Tuesday, October 26, 2010

An Open Letter to Demeure

As one of the nearly 1,300 members -- former members, I guess -- of Ultimate Escapes, thank you for being the only company willing to bid on the club and acquire interests in enough of its former properties to provide the closest travel experience to that which we were once accustomed to.

Thank you.

Now go away.

I don't mean to look a gift horse in the mouth -- even if Ultimate Escapes is metaphorically a dead horse that we're beating -- but I don't think you get us.

Few of us were paying the dues that we were paying, simply for the benefit of travel. More than half of us are former Tanner & Haley members, diligently paying our dues to earn back our original deposits that we forked over to the Abercrombie & Kent-licensed club that filed for bankruptcy. Three more years and we could have made it onto the resignation list. Hundreds more of us came from Private Escapes. As part of the merger, we had to stick around 18 months after the merger's completion. This would have opened the resignation floodgate come February of next year.

We paid our dues because it was the right thing to do, and it helped keep the club going -- selfishly -- under the now obliterated hope that a renaissance in luxury travel and related real estate would restore value in our properties and populate the pipeline with potential new members to cash us out.

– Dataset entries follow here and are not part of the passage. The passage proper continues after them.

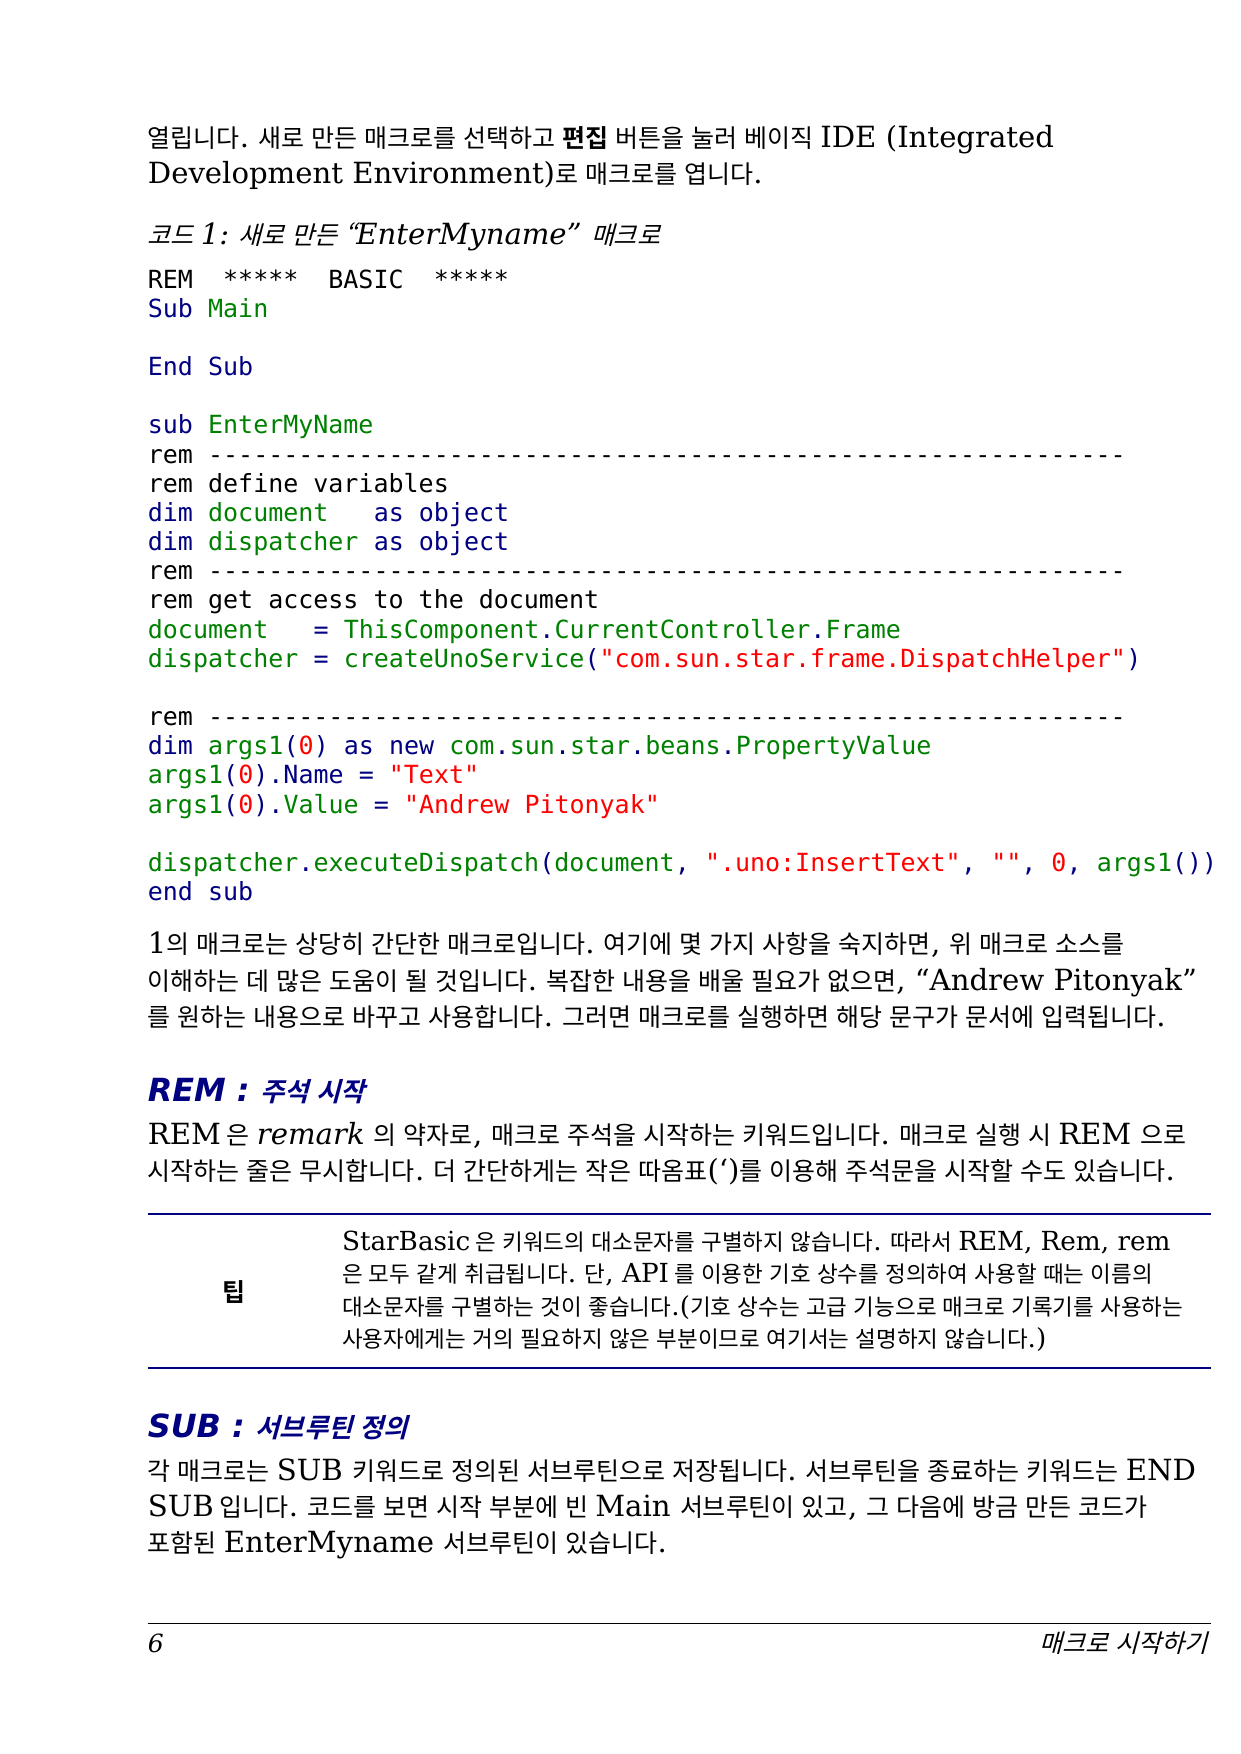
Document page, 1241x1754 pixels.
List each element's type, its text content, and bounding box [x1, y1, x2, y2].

text 각 매크로는 SUB 키워드로 정의된 서브루틴으로 저장됩니다. 서브루틴을 종료하는 키워드는 END SUB입니다. 코드를 보면 시작 부분에 빈 Main 서브루틴이 있고, 그 다음에 방금 만든 코드가 포함된 EnterMyname 서브루틴이 있습니다. [148, 1451, 1211, 1560]
text rem get access to the document [148, 586, 1211, 615]
text args1(0).Name = "Text" [148, 761, 1211, 790]
text sub EnterMyName [148, 411, 1211, 440]
text dispatcher = createUnoService("com.sun.star.frame.DispatchHelper") [148, 644, 1211, 673]
text args1(0).Value = "Andrew Pitonyak" [148, 790, 1211, 819]
text document = ThisComponent.CurrentController.Frame [148, 615, 1211, 644]
text REM ***** BASIC ***** [148, 265, 1211, 294]
text OpenOffice.org Basic 매크로 대화 상자(그림 3)를 이용하여 만든 매크로를 편집할 수 있습니다. 메뉴 모음에서 도구 > 매크로 > 매크로 관리 > OpenOffice.org 메뉴를 선택하면 대화 상자가 열립니다. 새로 만든 매크로를 선택하고 편집 버튼을 눌러 베이직 IDE (Integrated Development Environment)로 매크로를 엽니다. [148, 118, 1211, 191]
text end sub [148, 877, 1211, 906]
text End Sub [148, 352, 1211, 381]
text rem define variables [148, 469, 1211, 498]
text dim args1(0) as new com.sun.star.beans.PropertyValue [148, 731, 1211, 761]
subtitle REM : 주석 시작 [148, 1071, 1211, 1109]
text rem ------------------------------------------------------------- [148, 702, 1211, 731]
text dim document as object [148, 498, 1211, 527]
text rem ------------------------------------------------------------- [148, 440, 1211, 469]
text dispatcher.executeDispatch(document, ".uno:InsertText", "", 0, args1()) [148, 848, 1223, 877]
text 코드 1: 새로 만든 “EnterMyname” 매크로 [148, 216, 1211, 252]
text dim dispatcher as object [148, 527, 1211, 556]
text REM은 remark 의 약자로, 매크로 주석을 시작하는 키워드입니다. 매크로 실행 시 REM 으로 시작하는 줄은 무시합니다. 더 간단하게는 작은 따옴표(‘)를 이용해 주석문을 시작할 수도 있습니다. [148, 1115, 1211, 1188]
text 코드 1의 매크로는 상당히 간단한 매크로입니다. 여기에 몇 가지 사항을 숙지하면, 위 매크로 소스를 이해하는 데 많은 도움이 될 것입니다. 복잡한 내용을 배울 필요가 없으면, “Andrew Pitonyak”를 원하는 내용으로 바꾸고 사용합니다. 그러면 매크로를 실행하면 해당 문구가 문서에 입력됩니다. [148, 925, 1211, 1033]
text rem ------------------------------------------------------------- [148, 556, 1211, 586]
table_header 팁 [148, 1215, 321, 1367]
table_header StarBasic은 키워드의 대소문자를 구별하지 않습니다. 따라서 REM, Rem, rem은 모두 같게 취급됩니다. 단, API를 이용한 기호 상수를 정의하여 사용할 때는 이름의 대소문자를 구별하는 것이 좋습니다.(기호 상수는 고급 기능으로 매크로 기록기를 사용하는 사용자에게는 거의 필요하지 않은 부분이므로 여기서는 설명하지 않습니다.) [321, 1215, 1211, 1367]
subtitle SUB : 서브루틴 정의 [148, 1407, 1211, 1445]
text Sub Main [148, 294, 1211, 323]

We never had the choice to downgrade our plans, as many of us probably would have as perks dried up and the last minute scrambles to use up remaining travel days got old.

After attending tonight's webinar, it's clear that you have either overestimated our loyalty to the model or our desire to pay as much as we have to travel as much as we have.

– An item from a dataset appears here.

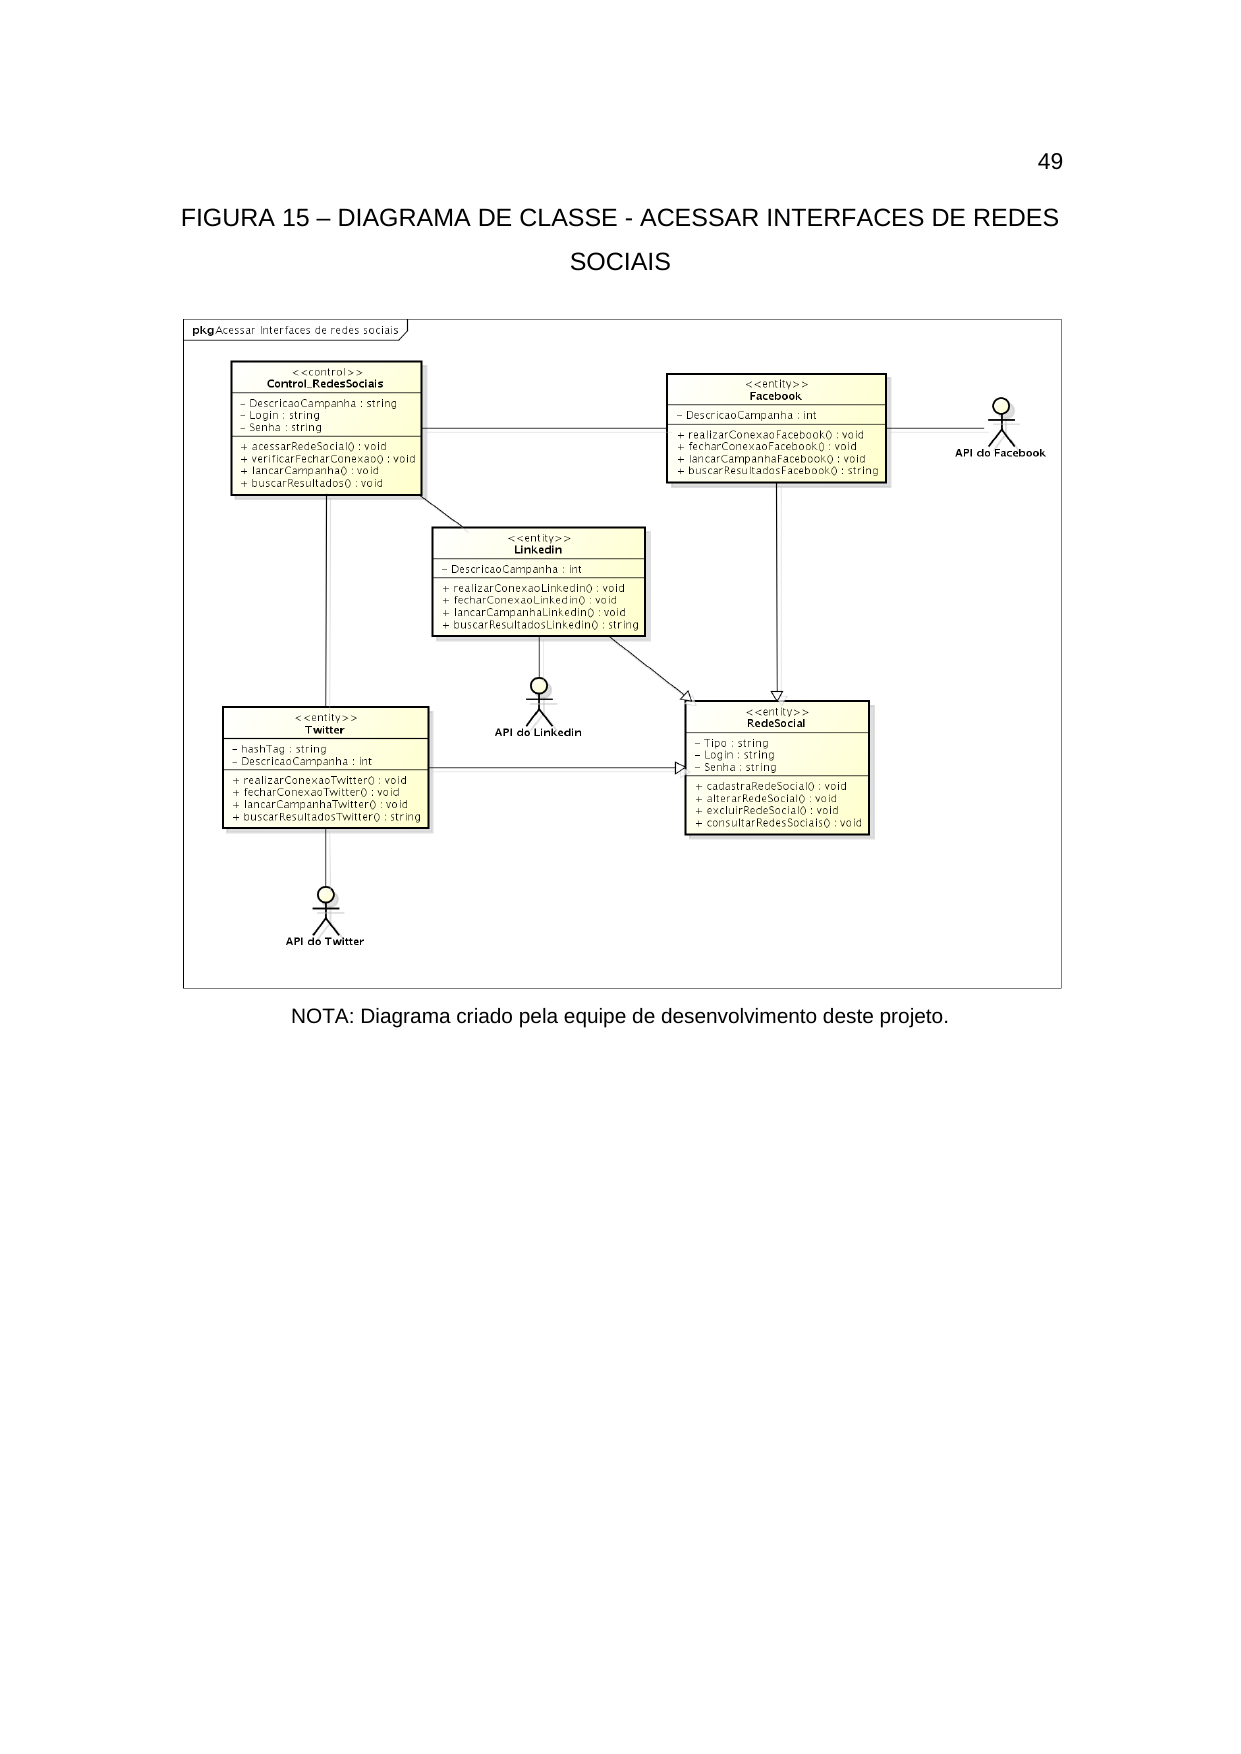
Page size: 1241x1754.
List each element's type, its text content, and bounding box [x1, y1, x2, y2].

We were just protecting the Lost island, going through the motions until we can kid Hurley to take our place.

I'm sorry if we somehow made you believe that we'd be willing to collectively put up $60 million over five years to keep this charade going. There's no deposit to protect anymore. You certainly didn't take it, but surely you have to understand why most of us will likely spend LESS -- and in some cases far less -- to travel in 2011.

Give us the option to spend less. Give us the option to become traditional Demeure members, without the $2,500 initiation and allow us to pay as we go. When nostalgia hits, I wouldn't mind revisiting one of the UE properties you acquired -- but I'm certainly not going to do it on a prepaid model with expiring travel dollars every year.

I can't speak for all of my fellow members. Your plan may sound enticing to a handful -- if not more. However, you have to keep in mind that just as Quintess offered Lusso members their original deposits back after five years and Ultimate Escapes offered T&H members their original deposits back after seven years, you're trying to get us into making Demeure the center of our luxury travel plans for the next five years without a carrot at the end. Obviously the counterargument there is that UE went bankrupt making that offer and that Quintess may or may not be around to honor its own deal.

Yes, but that still doesn't make YOUR deal a good one. UE members are actually getting a worse deal than non-UE members, and that's unreal. Waiving $3 million in initiating fees in exchange for $60 million over the next five years is not a sound trade, especially when we both know that more than $3 million of that $60 million will go squandered because we can't choose lower committments and unusual annual prepaid travel gets zapped. Even gift cards aren't that cruel anymore.

Hopefully you will realize that you're dealing with a lot of folks who can appreciate upscale travel experiences but are too jaded to pay for the sake of paying.

Sweeten the pot. Allow for members to prepay for a fraction of what they used to pay. If the product is good enough, we're upgrade soon enough.

If not, we've just wasted one another's time here.

1 comment:

Unknown said...

Dear Peter:

Having listened to the entire call and read the materials you have provided, I think UE members can make one of three choices:

1. accept your terms and the obligation to commit to high annual minimums.
2. join Demeure independenly of the UE-related offer.
3. walk away

The pending deadline to decide will probably push enough people away from choice 1 that the deal will fail.

That drives folks to choice 2, which - honestly - is a marketing windfall for you.

Folks that go with choice 3 don't matter anyway, but you'll likely see some of them come back over time.

So, unless you can come up with some compelling offer beyond what's on the table, I don't see how you can get this deal done.

As an aside, the webinar wasn't very smooth, but you came across as a straightforward person. That starts to build credibility with a group that has been deceived by a series of con artists.

Shoot straight and think about what's missing from the offer.

My suggestion is to give UE members a free two year membership. If it works, they stay. If it doesn't, they leave.

You may need to let the asset acquisition fail before you can move on this suggestion, but it's worth keeping in mind.